- [RECORDS SHOWN]
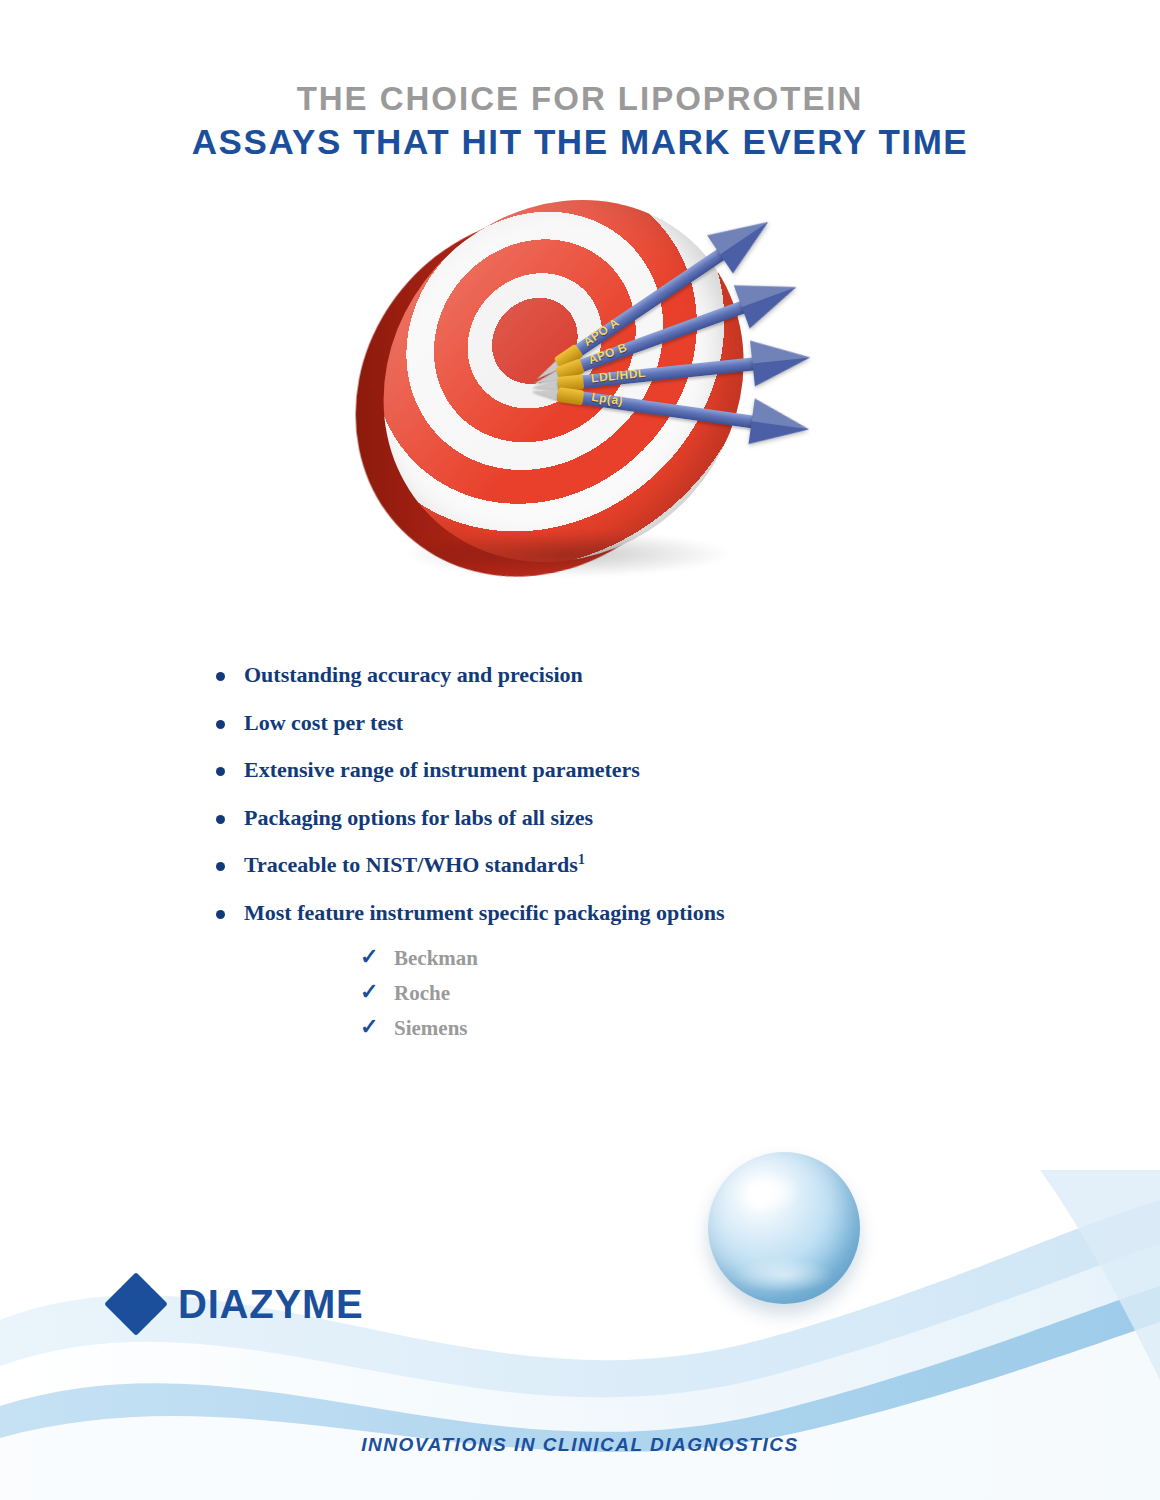The Choice for Lipoprotein Assays That Hit the Mark Every Time
APO A
APO B
LDL/HDL
Lp(a)
Outstanding accuracy and precision
Low cost per test
Extensive range of instrument parameters
Packaging options for labs of all sizes
Traceable to NIST/WHO standards1
Most feature instrument specific packaging options
Beckman
Roche
Siemens
DIAZYME
Innovations in Clinical Diagnostics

- [ACTION ITEM] Repeat the listing in full and exactly. Leave any pictures out.

- [SOLUTION TO THIS PROBLEM]
The Choice for Lipoprotein Assays That Hit the Mark Every Time
APO A
APO B
LDL/HDL
Lp(a)
Outstanding accuracy and precision
Low cost per test
Extensive range of instrument parameters
Packaging options for labs of all sizes
Traceable to NIST/WHO standards1
Most feature instrument specific packaging options
Beckman
Roche
Siemens
DIAZYME
Innovations in Clinical Diagnostics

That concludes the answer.